I just got back from midpoint debrief and saying it was different than first debrief is an understatement. We went to Port Elizabeth which is about 50 minutes northeast of Jeffery’s Bay, where I live. It’s on the beach, but I live at the beach so I wasn’t particularly interested in that. 3/4 mile walk from where we were staying was a pier and some shops and restaurants, but nothing terribly interesting.
However, it was such a blessing to be back with the whole squad again. It has been about 5 weeks since we were all together last. To say I missed the JoBurg teams doesn’t truly capture my emotions. We got a lot of time to bond as a squad between the girls’ house and the guys’ house.
But young adults on vacation get a little… antsy.
I would almost go as far to say that I am under exaggerating when I say that half of the squad got a tattoo.
4/8 of my team got tattoos
2/8 of my team got piercings
2/8 of my team are still holy (jk)
A sunflower tattoo
I got a tattoo. Shocker, right? I got a sunflower in the middle of my back.

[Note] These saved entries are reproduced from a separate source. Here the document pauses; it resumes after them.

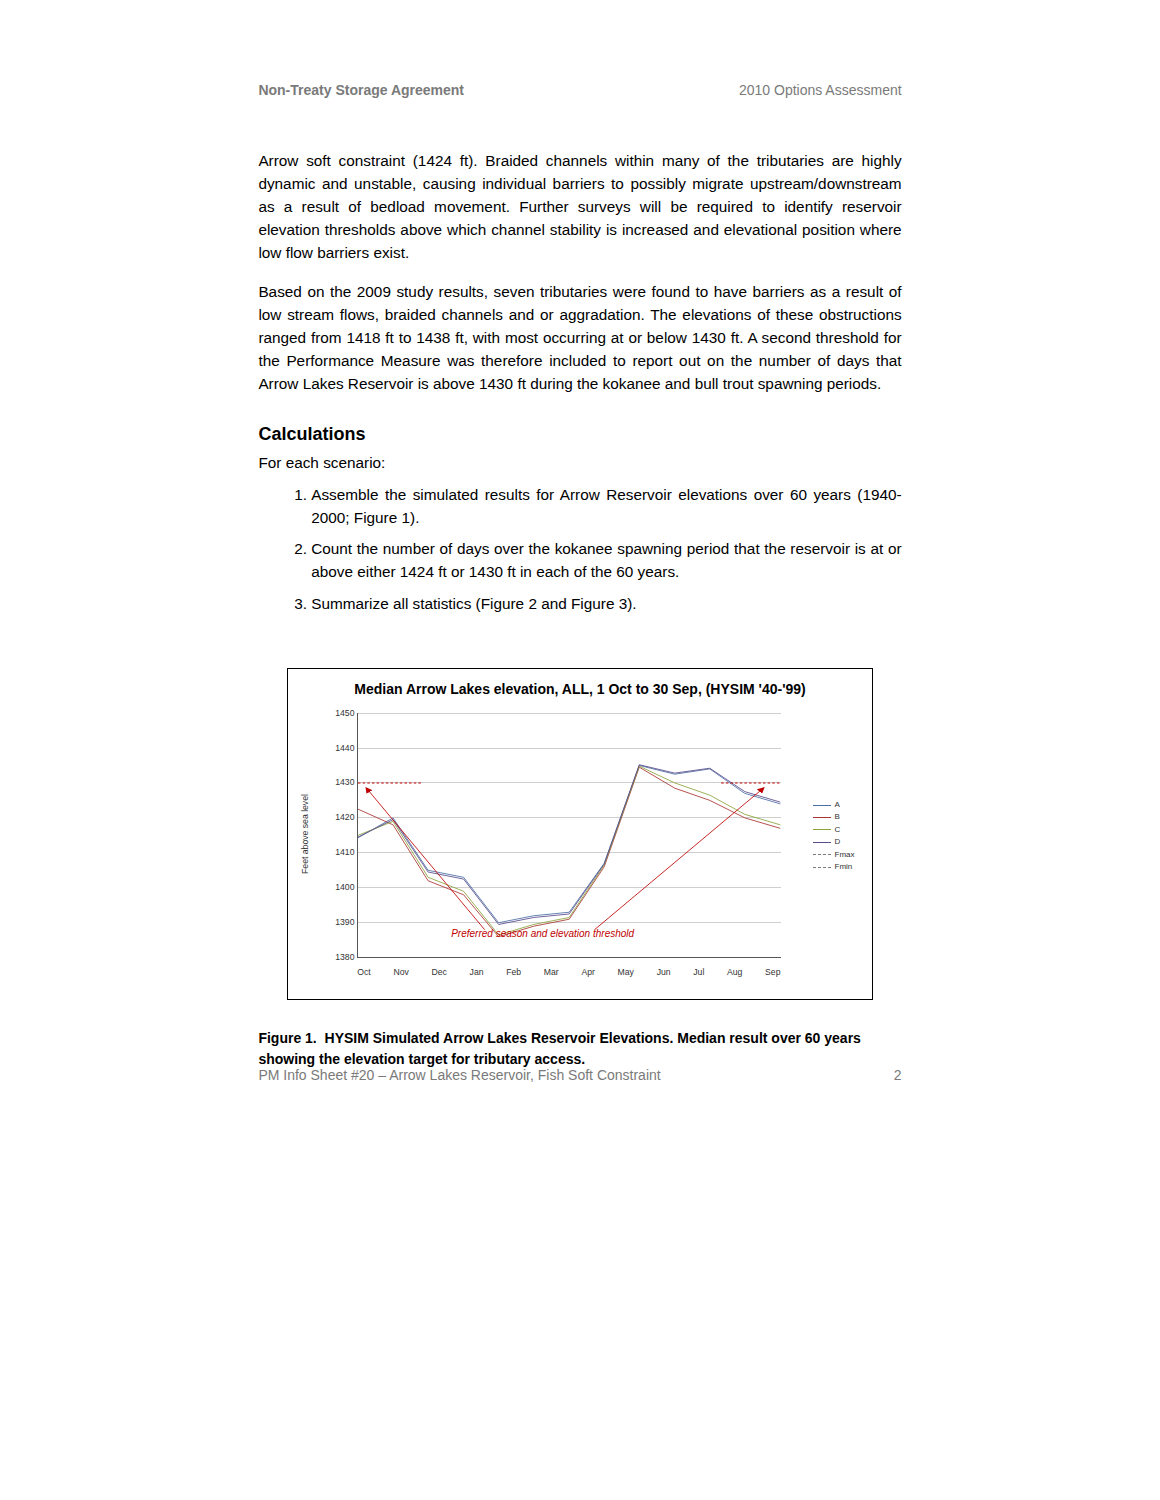Non-Treaty Storage Agreement
2010 Options Assessment
Arrow soft constraint (1424 ft). Braided channels within many of the tributaries are highly dynamic and unstable, causing individual barriers to possibly migrate upstream/downstream as a result of bedload movement. Further surveys will be required to identify reservoir elevation thresholds above which channel stability is increased and elevational position where low flow barriers exist.
Based on the 2009 study results, seven tributaries were found to have barriers as a result of low stream flows, braided channels and or aggradation. The elevations of these obstructions ranged from 1418 ft to 1438 ft, with most occurring at or below 1430 ft. A second threshold for the Performance Measure was therefore included to report out on the number of days that Arrow Lakes Reservoir is above 1430 ft during the kokanee and bull trout spawning periods.
Calculations
For each scenario:
Assemble the simulated results for Arrow Reservoir elevations over 60 years (1940-2000; Figure 1).
Count the number of days over the kokanee spawning period that the reservoir is at or above either 1424 ft or 1430 ft in each of the 60 years.
Summarize all statistics (Figure 2 and Figure 3).
Median Arrow Lakes elevation, ALL, 1 Oct to 30 Sep, (HYSIM '40-'99)
Feet above sea level
1450
1440
1430
1420
1410
1400
1390
1380
Preferred season and elevation threshold
Oct Nov Dec Jan Feb Mar Apr May Jun Jul Aug Sep
A
B
C
D
Fmax
Fmin
Figure 1. HYSIM Simulated Arrow Lakes Reservoir Elevations. Median result over 60 years showing the elevation target for tributary access.
PM Info Sheet #20 – Arrow Lakes Reservoir, Fish Soft Constraint
2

I have had a LOT of prophetic words spoken over me about sunflowers, sunshine, light, radiance, illumination, and others of the sort. So I got a tattoo to symbolize this word that the Lord very clearly wants me to hear.
But it wasn’t until talking with my mom AFTERWARDS that I had a deeper understanding of my tattoo.
When I was much younger (think elementary age) I was constantly joyful, and that’s what drew people into me. I was a hit in kindergarten because I was always joyful.
When I got older (middle-high) I was rarely joyful because my soul was broken by the fact I no longer believed I was worth anything.
When the Lord came to find me (summer before senior year) I was full of so much happiness. I was joyful and kind. Maybe not always, because I am a human teenager and sometimes act out of flesh, but I was joyful and people could tell I walked differently because I was led by something other than myself and it filled me with joy.
So far on the race, I have been constantly battling discomfort. About everything. I am always uncomfortable. In my discomfort, I have rarely found pure, genuine joy.
The Lord gave people these prophetic words because I have not been living in the spirit of joy which He has gifted me. He gave me a supernatural joy since birth to point people to Him.
He is calling me into joy at ALL times, even in my utmost discomfort.
A sunflower is my goal.
Constantly looking/pointing to the Son/sun. Constantly full of life and light.
For these are the desires the Lord has for my life.